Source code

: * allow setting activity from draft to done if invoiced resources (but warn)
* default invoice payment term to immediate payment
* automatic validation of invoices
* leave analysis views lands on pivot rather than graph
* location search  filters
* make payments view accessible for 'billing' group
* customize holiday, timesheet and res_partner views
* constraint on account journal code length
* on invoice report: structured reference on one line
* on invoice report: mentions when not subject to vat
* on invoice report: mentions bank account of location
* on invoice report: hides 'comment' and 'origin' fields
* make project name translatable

- - -

Work item:
Single out each line of the records above with the string "mentions" in it, and copy it.

Output of the task:
* on invoice report: mentions when not subject to vat
* on invoice report: mentions bank account of location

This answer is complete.